Question

A force of 49 N acts tangentially at the highest point of a sphere (solid of mass 20 kg) kept on a rough horizontal plane. If the sphere rolls without slipping, then the acceleration of the center of the sphere is:

• A. \( 0.25 \, \text{m/s}^2 \)
• B. \( 2.5 \, \text{m/s}^2 \)
• C. \( 3.5 \, \text{m/s}^2 \)
• D. \( 0.35 \, \text{m/s}^2 \)

Hint:

For rolling without slipping, use both translational and rotational equations to solve for acceleration.

Answer 1

The Correct Option is B

We are given the following values: - Force applied: \( F = 49 \, \text{N} \) - Mass of sphere: \( m = 20 \, \text{kg} \) - The sphere rolls without slipping.
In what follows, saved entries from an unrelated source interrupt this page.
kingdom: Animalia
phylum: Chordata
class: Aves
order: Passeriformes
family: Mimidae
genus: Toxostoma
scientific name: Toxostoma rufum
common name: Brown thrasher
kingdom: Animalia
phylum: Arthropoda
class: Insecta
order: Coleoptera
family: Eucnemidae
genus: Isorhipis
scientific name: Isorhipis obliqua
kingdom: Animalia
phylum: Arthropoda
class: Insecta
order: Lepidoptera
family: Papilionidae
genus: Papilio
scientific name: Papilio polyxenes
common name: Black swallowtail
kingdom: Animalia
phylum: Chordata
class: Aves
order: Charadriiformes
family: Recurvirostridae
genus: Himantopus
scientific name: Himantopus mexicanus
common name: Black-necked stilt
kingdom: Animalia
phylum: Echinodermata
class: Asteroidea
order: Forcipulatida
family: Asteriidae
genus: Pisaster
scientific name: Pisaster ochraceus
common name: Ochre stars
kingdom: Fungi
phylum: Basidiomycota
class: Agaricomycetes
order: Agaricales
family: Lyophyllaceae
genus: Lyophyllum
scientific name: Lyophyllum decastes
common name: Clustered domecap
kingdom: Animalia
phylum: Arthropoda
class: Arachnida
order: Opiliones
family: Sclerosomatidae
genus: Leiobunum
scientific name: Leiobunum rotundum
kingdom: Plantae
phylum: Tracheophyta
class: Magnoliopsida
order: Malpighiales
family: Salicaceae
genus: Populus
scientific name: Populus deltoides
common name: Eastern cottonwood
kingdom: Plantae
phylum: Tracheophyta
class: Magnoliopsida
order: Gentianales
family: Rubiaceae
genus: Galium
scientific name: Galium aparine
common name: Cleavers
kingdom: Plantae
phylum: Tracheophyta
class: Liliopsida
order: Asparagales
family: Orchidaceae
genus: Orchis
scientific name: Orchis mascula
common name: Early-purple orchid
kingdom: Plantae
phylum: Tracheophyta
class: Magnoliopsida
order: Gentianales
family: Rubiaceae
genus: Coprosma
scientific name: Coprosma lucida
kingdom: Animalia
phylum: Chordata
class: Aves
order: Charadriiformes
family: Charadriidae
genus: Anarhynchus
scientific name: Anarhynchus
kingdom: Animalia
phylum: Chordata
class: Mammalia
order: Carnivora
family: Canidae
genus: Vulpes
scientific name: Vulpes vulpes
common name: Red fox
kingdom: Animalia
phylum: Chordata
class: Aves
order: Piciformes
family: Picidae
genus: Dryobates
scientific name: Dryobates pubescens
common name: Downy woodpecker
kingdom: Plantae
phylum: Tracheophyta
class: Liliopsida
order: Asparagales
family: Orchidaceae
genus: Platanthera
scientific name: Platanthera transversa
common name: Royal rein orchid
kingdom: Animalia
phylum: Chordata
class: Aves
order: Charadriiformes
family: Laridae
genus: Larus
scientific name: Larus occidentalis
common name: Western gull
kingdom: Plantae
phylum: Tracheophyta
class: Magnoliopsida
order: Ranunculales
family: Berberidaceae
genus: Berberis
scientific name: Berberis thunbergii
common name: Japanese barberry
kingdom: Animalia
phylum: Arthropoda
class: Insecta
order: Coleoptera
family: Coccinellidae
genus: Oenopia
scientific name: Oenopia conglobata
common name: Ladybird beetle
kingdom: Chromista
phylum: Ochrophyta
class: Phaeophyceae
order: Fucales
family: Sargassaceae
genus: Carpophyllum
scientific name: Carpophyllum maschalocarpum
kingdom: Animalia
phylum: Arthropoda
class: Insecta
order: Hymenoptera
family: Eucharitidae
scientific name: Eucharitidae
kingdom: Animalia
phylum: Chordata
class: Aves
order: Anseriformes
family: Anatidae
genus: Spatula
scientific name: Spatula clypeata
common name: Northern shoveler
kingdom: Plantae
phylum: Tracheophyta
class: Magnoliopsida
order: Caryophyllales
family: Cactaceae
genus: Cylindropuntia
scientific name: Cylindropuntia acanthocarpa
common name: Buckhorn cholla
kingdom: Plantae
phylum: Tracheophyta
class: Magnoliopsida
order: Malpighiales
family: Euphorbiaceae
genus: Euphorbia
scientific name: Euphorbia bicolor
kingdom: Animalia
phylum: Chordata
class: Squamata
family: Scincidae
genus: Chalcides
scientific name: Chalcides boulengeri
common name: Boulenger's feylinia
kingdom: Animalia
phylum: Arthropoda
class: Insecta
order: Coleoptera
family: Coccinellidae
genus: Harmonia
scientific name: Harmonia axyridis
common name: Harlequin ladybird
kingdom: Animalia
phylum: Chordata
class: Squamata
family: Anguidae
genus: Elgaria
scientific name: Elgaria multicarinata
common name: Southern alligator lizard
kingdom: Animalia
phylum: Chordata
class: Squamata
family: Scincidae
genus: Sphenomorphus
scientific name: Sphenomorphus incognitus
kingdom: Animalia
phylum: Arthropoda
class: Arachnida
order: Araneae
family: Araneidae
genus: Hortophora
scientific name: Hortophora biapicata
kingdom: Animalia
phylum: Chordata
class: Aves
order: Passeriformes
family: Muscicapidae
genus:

For rolling without slipping, the condition is: \[ a = \alpha r \] Where \( a \) is the linear acceleration, \( \alpha \) is the angular acceleration, and \( r \) is the radius of the sphere. The force \( F \) causes both translational and rotational motion. Using the equation of motion for translation: \[ F = ma \] For rotational motion, the torque \( \tau = I \alpha \), where \( I \) is the moment of inertia of the sphere. The moment of inertia of a solid sphere is: \[ I = \frac{2}{5}mr^2 \] Thus, we have: \[ F \cdot r = \frac{2}{5}mr^2 \cdot \alpha \] Simplifying: \[ F = \frac{2}{5}m \cdot a \] Now, solve for \( a \): \[ a = \frac{5F}{2m} = \frac{5 \times 49}{2 \times 20} = 2.5 \, \text{m/s}^2 \] Therefore, the acceleration of the center of the sphere is \( 2.5 \, \text{m/s}^2 \).